Find "<span>YouTube</span>", then copy its line and every later line of the entries exactly through the end, leaving all pictures out.

----- Input data

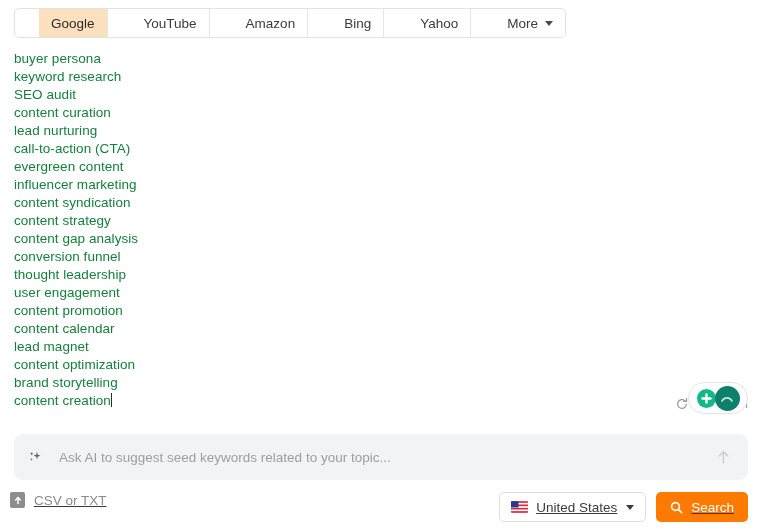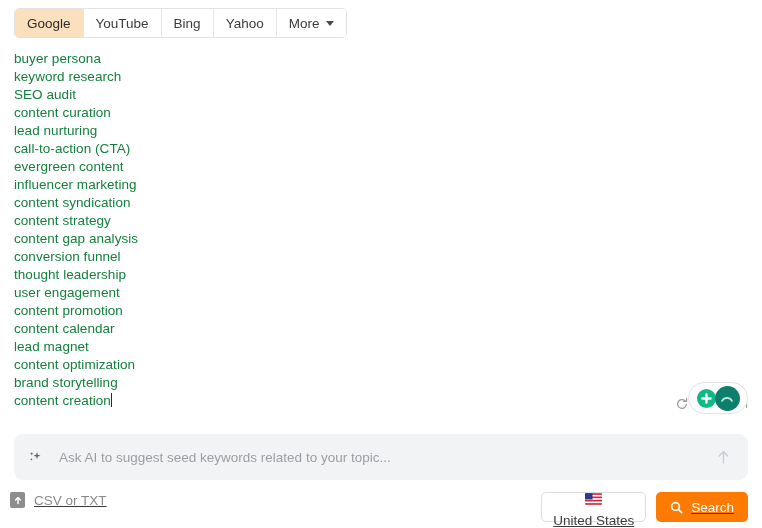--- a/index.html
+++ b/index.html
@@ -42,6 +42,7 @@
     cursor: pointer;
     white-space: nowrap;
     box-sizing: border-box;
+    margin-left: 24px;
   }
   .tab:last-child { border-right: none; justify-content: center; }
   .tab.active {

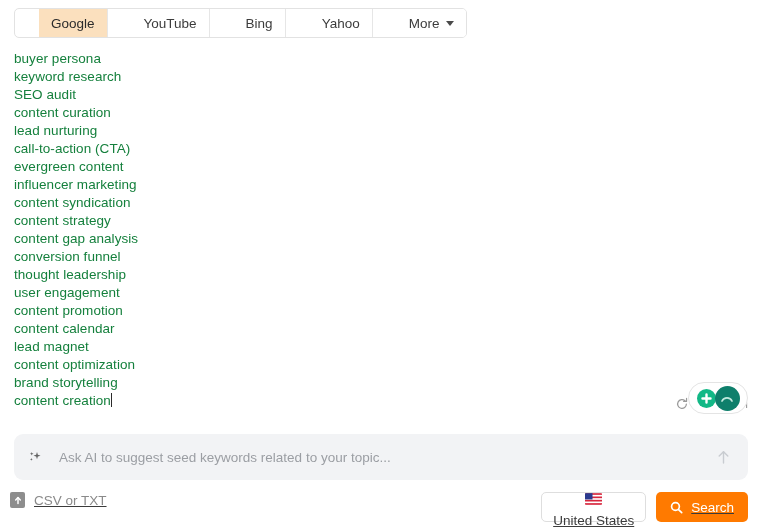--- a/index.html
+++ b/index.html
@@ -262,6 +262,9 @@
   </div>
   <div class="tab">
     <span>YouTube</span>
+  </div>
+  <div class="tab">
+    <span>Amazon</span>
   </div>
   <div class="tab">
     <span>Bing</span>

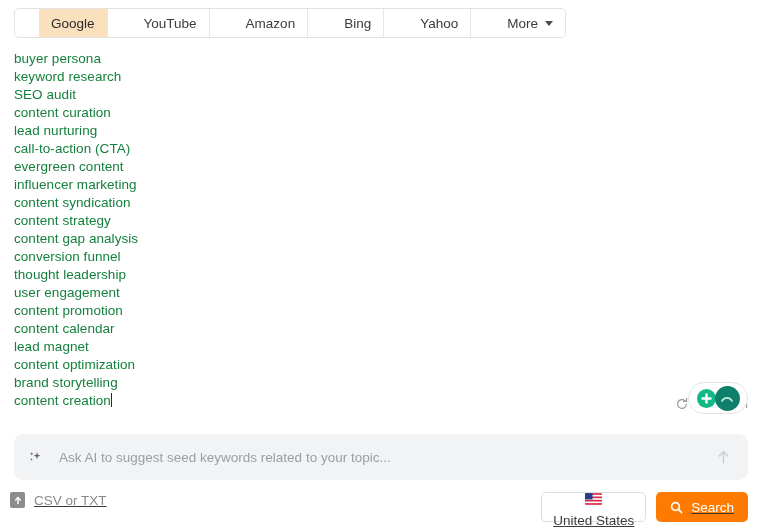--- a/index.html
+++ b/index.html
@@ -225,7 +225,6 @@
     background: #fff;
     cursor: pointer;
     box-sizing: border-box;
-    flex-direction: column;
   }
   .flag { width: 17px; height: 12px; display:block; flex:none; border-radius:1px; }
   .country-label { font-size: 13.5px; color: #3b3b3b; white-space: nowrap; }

----------

• **Problem solution**
     <span>YouTube</span>
+  </div>
+  <div class="tab">
+    <span>Amazon</span>
   </div>
   <div class="tab">
     <span>Bing</span>

--- a/index.html
+++ b/index.html
@@ -225,7 +225,6 @@
     background: #fff;
     cursor: pointer;
     box-sizing: border-box;
-    flex-direction: column;
   }
   .flag { width: 17px; height: 12px; display:block; flex:none; border-radius:1px; }
   .country-label { font-size: 13.5px; color: #3b3b3b; white-space: nowrap; }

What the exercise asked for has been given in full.